«Вы вольноопределяющийся?» — «Доброволец». — «Чем прежде занимались?» — «Был писателем». — «Настоящим?» — «Об этом я не могу судить. Все-таки печатался в газетах и журналах, издавал книги». — «Теперь пишете какие-нибудь записки?» — «Пишу». Его брови раздвинулись, голос сделался мягким и почти просительным: «Так уж, пожалуйста, напишите обо мне, как я здесь живу, как вы со мной познакомились». Я искренно обещал ему это. «Да нет, вы забудете. Юзя, Зося, карандаш и бумагу!» И он записал мне название уезда и деревни, свое имя и фамилию.
Но разве что-нибудь держится за обшлагом рукава, куда кавалеристы обыкновенно прячут разные записки, деловые, любовные и просто так? Через три дня я уже потерял все, и эту в том числе.

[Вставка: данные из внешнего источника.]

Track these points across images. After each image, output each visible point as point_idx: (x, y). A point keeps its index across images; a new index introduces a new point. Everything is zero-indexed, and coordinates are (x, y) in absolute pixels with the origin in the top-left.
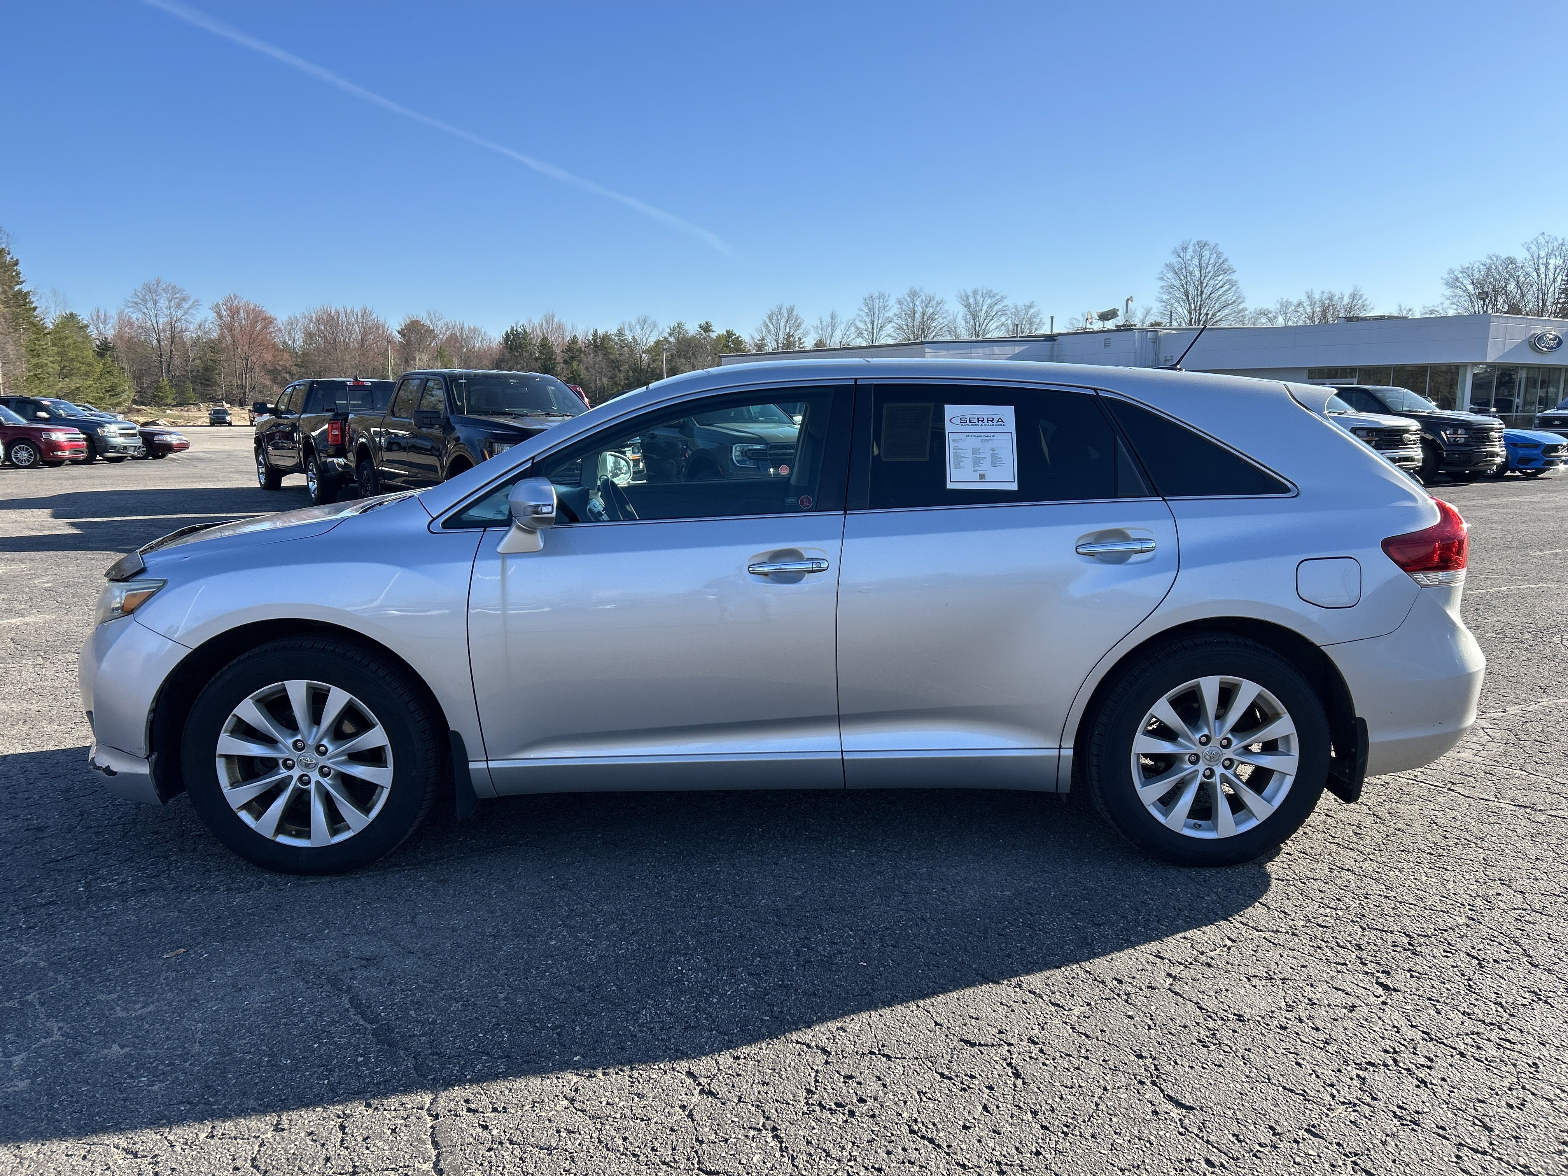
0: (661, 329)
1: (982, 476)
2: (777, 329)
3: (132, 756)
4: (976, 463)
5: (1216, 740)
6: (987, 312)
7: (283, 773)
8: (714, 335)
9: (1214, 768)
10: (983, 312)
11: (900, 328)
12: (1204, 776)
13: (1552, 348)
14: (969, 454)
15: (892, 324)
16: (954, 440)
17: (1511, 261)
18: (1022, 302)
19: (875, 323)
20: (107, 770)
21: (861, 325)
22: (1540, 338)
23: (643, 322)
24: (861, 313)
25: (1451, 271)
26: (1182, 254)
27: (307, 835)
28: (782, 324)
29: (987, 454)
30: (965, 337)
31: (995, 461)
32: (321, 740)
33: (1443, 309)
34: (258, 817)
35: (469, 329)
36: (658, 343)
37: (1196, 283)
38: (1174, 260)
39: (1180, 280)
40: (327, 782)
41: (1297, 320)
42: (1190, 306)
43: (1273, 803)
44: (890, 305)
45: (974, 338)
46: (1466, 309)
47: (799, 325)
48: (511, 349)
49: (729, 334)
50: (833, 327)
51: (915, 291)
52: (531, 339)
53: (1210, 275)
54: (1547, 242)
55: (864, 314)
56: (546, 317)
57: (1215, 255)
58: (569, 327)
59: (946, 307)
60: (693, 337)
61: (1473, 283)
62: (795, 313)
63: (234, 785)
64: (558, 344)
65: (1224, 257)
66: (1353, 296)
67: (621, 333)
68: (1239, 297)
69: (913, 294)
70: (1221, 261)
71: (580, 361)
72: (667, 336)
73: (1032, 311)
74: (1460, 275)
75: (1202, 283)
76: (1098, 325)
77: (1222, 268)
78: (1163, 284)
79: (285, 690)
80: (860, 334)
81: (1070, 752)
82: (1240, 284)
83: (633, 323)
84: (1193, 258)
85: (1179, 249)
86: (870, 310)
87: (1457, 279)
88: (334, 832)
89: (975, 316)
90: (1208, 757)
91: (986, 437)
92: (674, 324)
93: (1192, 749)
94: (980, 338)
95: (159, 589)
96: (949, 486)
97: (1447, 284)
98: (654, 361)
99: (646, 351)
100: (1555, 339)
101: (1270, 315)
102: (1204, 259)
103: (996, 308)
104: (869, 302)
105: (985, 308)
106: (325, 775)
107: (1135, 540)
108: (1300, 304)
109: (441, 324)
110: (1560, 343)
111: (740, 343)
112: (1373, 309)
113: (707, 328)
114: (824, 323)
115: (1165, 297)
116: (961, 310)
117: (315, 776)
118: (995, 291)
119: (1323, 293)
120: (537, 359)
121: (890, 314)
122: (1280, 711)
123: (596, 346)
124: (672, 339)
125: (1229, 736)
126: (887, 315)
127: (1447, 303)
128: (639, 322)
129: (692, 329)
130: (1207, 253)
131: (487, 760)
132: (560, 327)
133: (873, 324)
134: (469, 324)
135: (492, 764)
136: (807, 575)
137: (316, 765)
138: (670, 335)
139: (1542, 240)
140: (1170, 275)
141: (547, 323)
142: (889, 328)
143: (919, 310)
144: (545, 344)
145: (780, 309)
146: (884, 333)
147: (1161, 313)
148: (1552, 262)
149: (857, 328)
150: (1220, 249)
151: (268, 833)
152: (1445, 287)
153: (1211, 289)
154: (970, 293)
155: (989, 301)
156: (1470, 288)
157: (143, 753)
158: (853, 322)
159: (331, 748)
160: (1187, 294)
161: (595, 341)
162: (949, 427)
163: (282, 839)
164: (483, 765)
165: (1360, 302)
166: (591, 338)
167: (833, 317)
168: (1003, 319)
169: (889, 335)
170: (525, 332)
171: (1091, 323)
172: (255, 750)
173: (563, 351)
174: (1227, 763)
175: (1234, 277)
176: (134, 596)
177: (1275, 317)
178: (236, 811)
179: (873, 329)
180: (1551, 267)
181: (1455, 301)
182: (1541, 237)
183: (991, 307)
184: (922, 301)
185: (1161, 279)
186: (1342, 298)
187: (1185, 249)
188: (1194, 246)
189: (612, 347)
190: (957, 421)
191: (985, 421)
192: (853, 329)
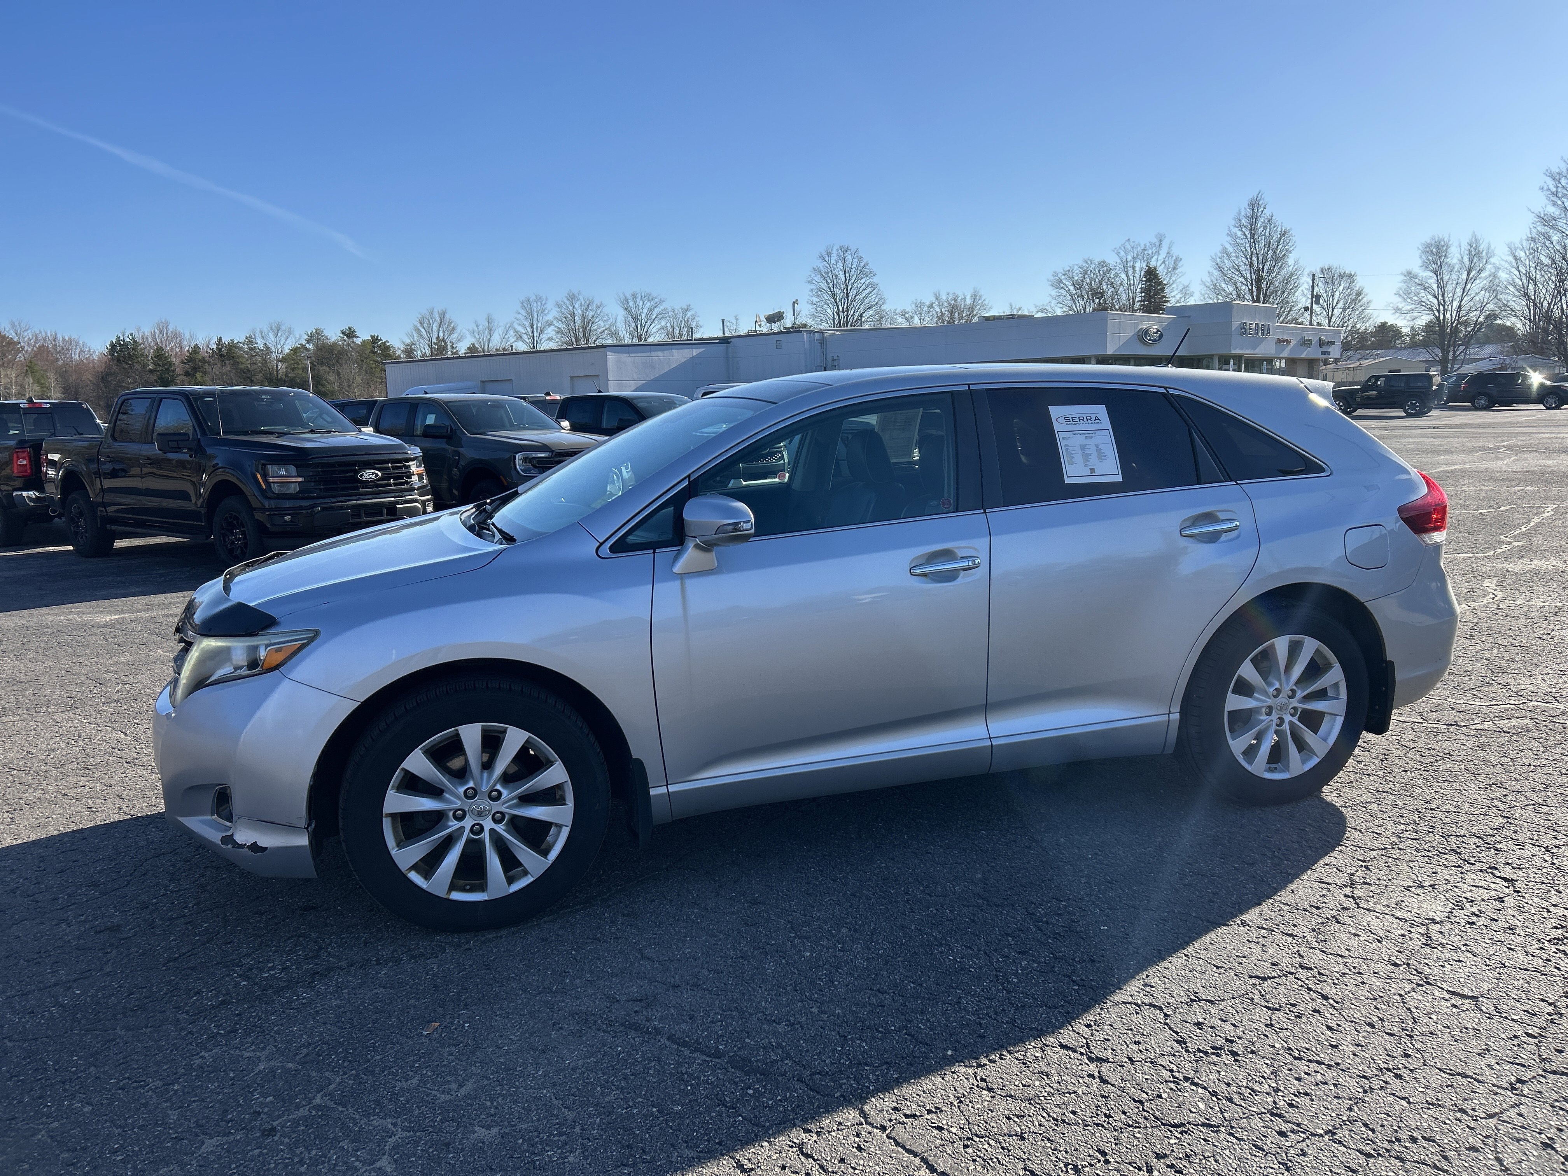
0: (298, 336)
1: (1092, 470)
2: (430, 334)
3: (290, 828)
4: (1086, 458)
5: (1286, 691)
6: (647, 315)
7: (454, 825)
8: (358, 341)
9: (1284, 717)
10: (644, 315)
11: (559, 331)
12: (1277, 725)
13: (1155, 340)
14: (1078, 450)
15: (552, 327)
16: (1064, 439)
17: (1103, 264)
18: (679, 305)
19: (535, 327)
20: (255, 847)
21: (521, 329)
22: (1146, 332)
23: (277, 330)
24: (519, 317)
25: (1055, 274)
26: (827, 259)
27: (482, 888)
28: (435, 328)
29: (1092, 449)
30: (628, 340)
31: (1101, 456)
32: (495, 785)
33: (1051, 307)
34: (427, 876)
35: (64, 340)
36: (295, 350)
37: (842, 286)
38: (821, 265)
39: (828, 283)
40: (500, 828)
41: (930, 321)
42: (838, 308)
43: (1328, 741)
44: (549, 308)
45: (636, 341)
46: (1071, 309)
47: (453, 329)
48: (118, 361)
49: (375, 339)
50: (491, 330)
51: (574, 295)
52: (141, 350)
53: (854, 278)
54: (1132, 248)
55: (522, 318)
56: (158, 325)
57: (856, 260)
58: (187, 335)
59: (606, 310)
60: (334, 343)
61: (1074, 285)
62: (447, 316)
63: (400, 845)
64: (176, 352)
65: (864, 261)
66: (974, 297)
67: (249, 341)
68: (880, 299)
69: (572, 298)
70: (862, 265)
71: (205, 373)
72: (304, 342)
73: (689, 314)
74: (1063, 277)
75: (847, 286)
76: (765, 328)
77: (863, 272)
78: (813, 287)
79: (458, 735)
80: (520, 337)
81: (1177, 716)
82: (881, 286)
83: (265, 330)
84: (837, 262)
85: (824, 254)
86: (528, 313)
87: (1061, 281)
88: (510, 881)
89: (636, 319)
90: (1279, 708)
91: (1089, 434)
92: (311, 330)
93: (1267, 702)
94: (642, 342)
95: (311, 640)
96: (1067, 481)
97: (1053, 285)
98: (293, 369)
99: (283, 360)
100: (1156, 333)
101: (907, 316)
102: (847, 263)
103: (657, 310)
104: (527, 305)
105: (645, 311)
106: (497, 822)
107: (1223, 520)
108: (931, 306)
109: (29, 334)
110: (1161, 336)
111: (388, 348)
112: (991, 308)
113: (350, 334)
114: (481, 327)
115: (815, 300)
116: (621, 314)
117: (488, 824)
118: (654, 294)
119: (948, 294)
120: (151, 371)
121: (550, 317)
122: (1332, 662)
123: (222, 356)
124: (310, 346)
125: (1294, 687)
126: (547, 318)
127: (1054, 302)
128: (271, 328)
129: (333, 335)
130: (849, 258)
131: (667, 785)
132: (176, 336)
133: (532, 328)
134: (63, 334)
135: (672, 788)
136: (962, 573)
137: (489, 811)
138: (308, 341)
139: (1128, 247)
140: (818, 278)
141: (161, 332)
142: (550, 332)
143: (579, 312)
144: (160, 354)
145: (432, 313)
146: (544, 336)
147: (813, 315)
148: (1138, 265)
149: (516, 332)
150: (861, 254)
151: (441, 892)
152: (1051, 288)
153: (855, 292)
154: (629, 296)
155: (649, 304)
156: (1072, 288)
157: (303, 823)
158: (511, 326)
159: (505, 792)
160: (834, 295)
161: (220, 350)
162: (1057, 427)
163: (456, 896)
164: (663, 790)
165: (980, 302)
166: (215, 347)
167: (489, 320)
168: (663, 323)
169: (551, 339)
170: (135, 342)
171: (760, 326)
172: (426, 804)
173: (182, 362)
174: (1292, 711)
175: (875, 280)
176: (278, 650)
177: (912, 317)
178: (405, 873)
179: (533, 332)
180: (1137, 269)
181: (1060, 300)
182: (1127, 243)
183: (651, 310)
184: (581, 305)
185: (811, 282)
186: (965, 299)
187: (829, 254)
188: (837, 250)
189: (241, 356)
190: (1062, 420)
191: (1085, 420)
192: (511, 332)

Дивное зрелище — наступление нашей пехоты. Казалось, серое поле ожило, начало морщиться, выбрасывая из своих недр вооруженных людей на обреченную деревню. Куда ни обращался взгляд, он везде видел серые фигуры, бегущие, ползущие, лежащие. Сосчитать их было невозможно. Не верилось, что это были отдельные люди, скорее это был цельный организм, существо бесконечно сильнее и страшнее динотериумов и плезиозавров. И для этого существа возрождался величественный ужас космических переворотов и катастроф. Как гул землетрясений, грохотали орудийные залпы и несмолкаемый треск винтовок, как болиды, летали гранаты и рвалась шрапнель. Действительно, по слову поэта, нас призвали всеблагие, как собеседников на пир, и мы были зрителями их высоких зрелищ. И я, и изящный поручик с браслетом на руках, и вежливый унтер, и рябой запасной, бывший дворник, мы оказались свидетелями сцены, больше всего напоминавшей третичный период Земли. Я думал, что только в романах Уэллса бывают такие парадоксы.
Но мы не оказались на высоте положения и совсем не были похожи на олимпийцев. Когда бой разгорался, мы тревожились за фланг нашей пехоты, громко радовались ее ловким маневрам, в минуту затишья выпрашивали друг у друга папиросы, делились хлебом и салом, разыскивали сена для лошадей. Впрочем, может быть, такое поведение было единственным достойным при данных обстоятельствах.
Вот оно — то слияние воль, то «единодушие», к которому стремились унанимисты! Впрочем, в данном случае скорее приходит в голову другая аналогия. В тех местах, где Гумилев по-настоящему проникается воинственным духом, в тех случаях, когда над его страницами начинает витать дух Ницше, его стиль поразительно напоминает одну из самых знаменитых книг о Первой мировой войне. Имеется в виду книга «В стальных грозах» — фронтовые дневники Эрнста Юнгера.
Юнгер был моложе Гумилева на девять лет; в 1913 году, когда «синдик» Цеха поэтов в последний раз отправился в Абиссинию, 18-летний Юнгер сбежал из дома — тоже в Африку, в Алжир, где ему пришлось тянуть лямку в колониальных войсках будущих противников — французов. Звездный час его настал во время и после мировой войны, а жить ему пришлось долго — 103 года. За это время он успел побывать и чуть ли не самым знаменитым и успешным писателем Германии, и боевым офицером Второй мировой, с тайной обреченностью служащим презираемому им режиму, и заклейменным активистами денацификации, пораженным в правах «пособником диктатуры». Обо всем этом он тоже написал книги.